##### SUPPLIED MATERIAL #####

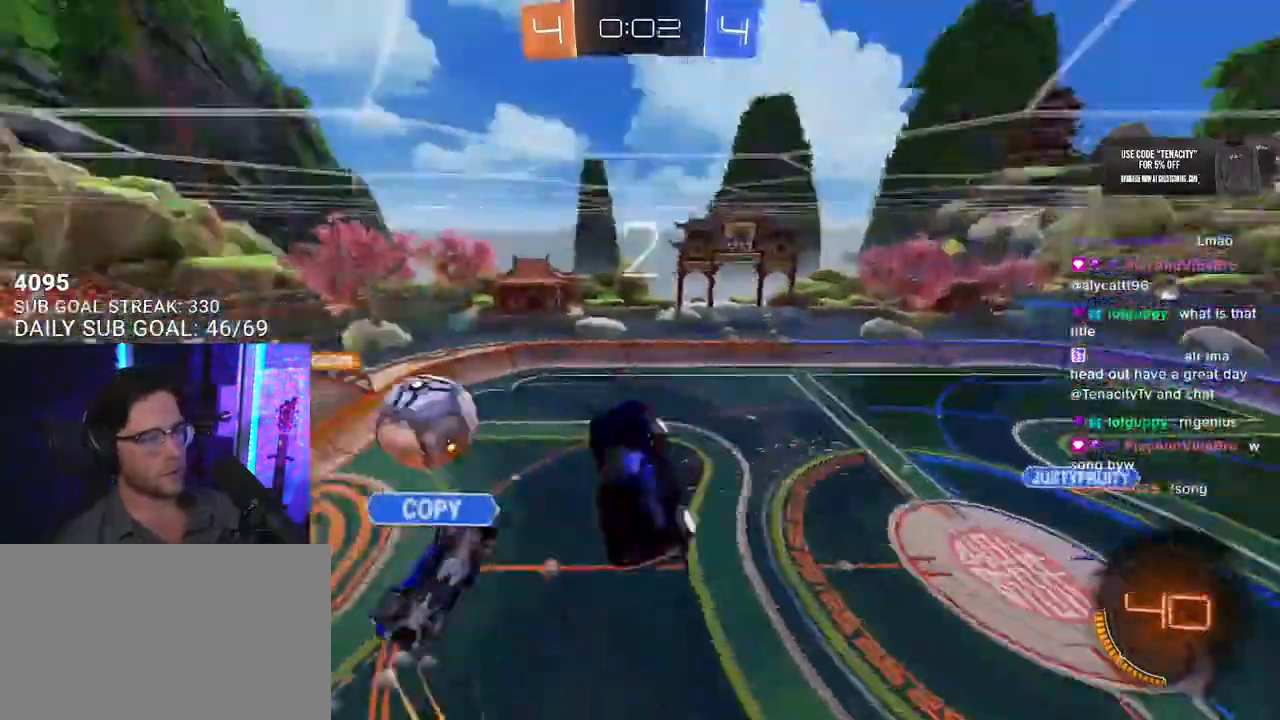
{"dt_ms": 500, "buttons": ["R2", "L3"], "left_stick": "up-left", "right_stick": "center", "button_events": [[383, "L3", "down"]]}
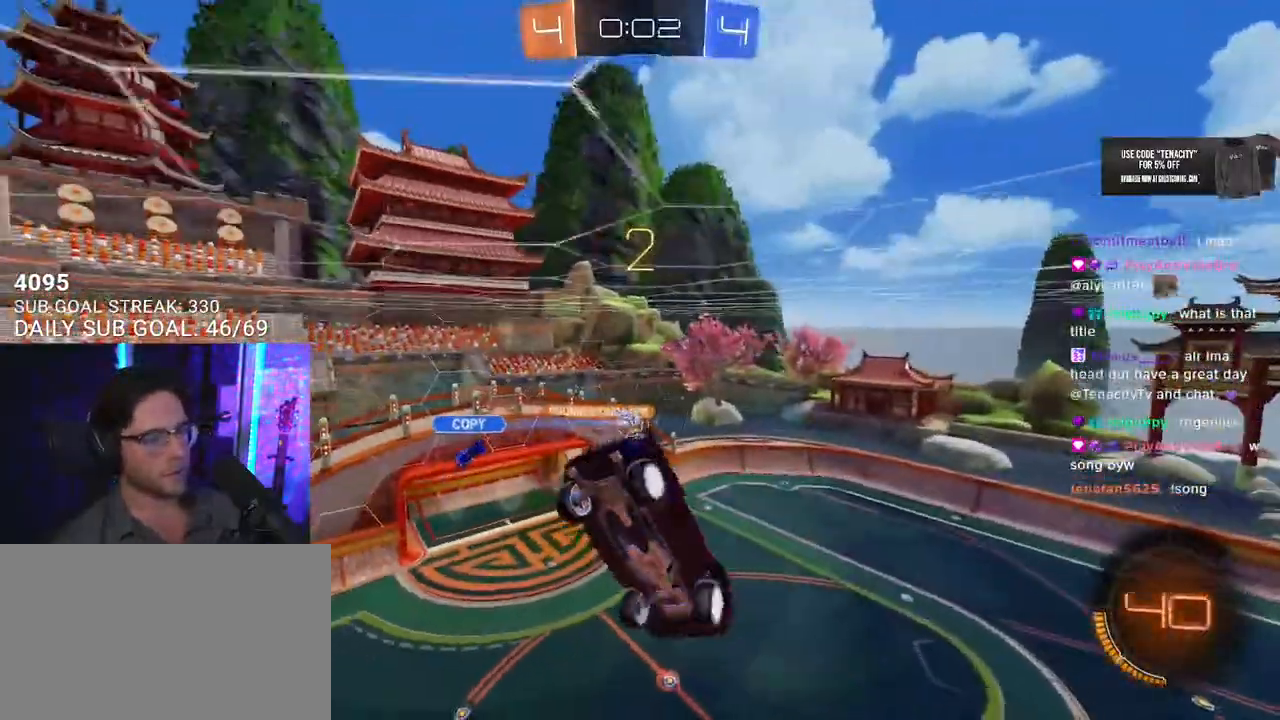
{"dt_ms": 500, "buttons": ["R2", "L3"], "left_stick": "up-left", "right_stick": "center", "button_events": []}
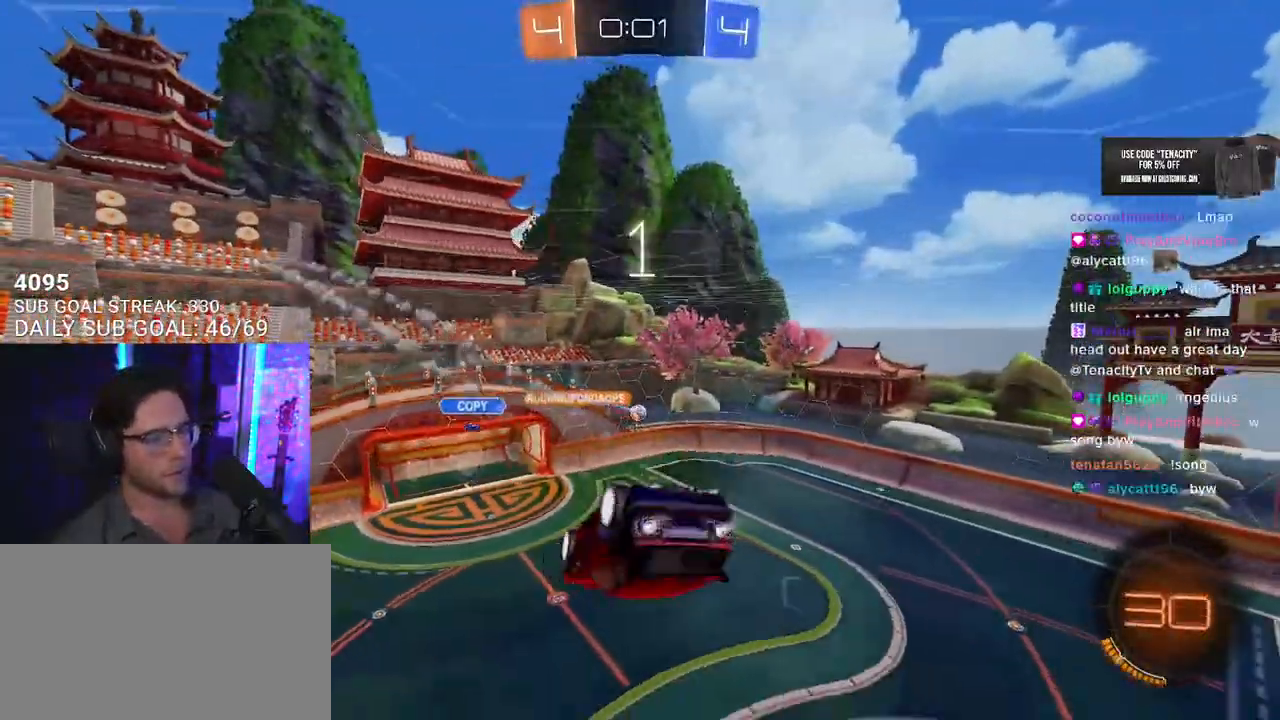
{"dt_ms": 1000, "buttons": ["R2"], "left_stick": "center", "right_stick": "center", "button_events": [[483, "L3", "up"]]}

#####

◆ WHAT IS NEEDED ◆
Leave out the pictures; repeat the data exactly.

◆ EXERCISE RESPONSE ◆
{"dt_ms": 500, "buttons": ["R2", "L3"], "left_stick": "up-left", "right_stick": "center", "button_events": [[383, "L3", "down"]]}
{"dt_ms": 500, "buttons": ["R2", "L3"], "left_stick": "up-left", "right_stick": "center", "button_events": []}
{"dt_ms": 1000, "buttons": ["R2"], "left_stick": "center", "right_stick": "center", "button_events": [[483, "L3", "up"]]}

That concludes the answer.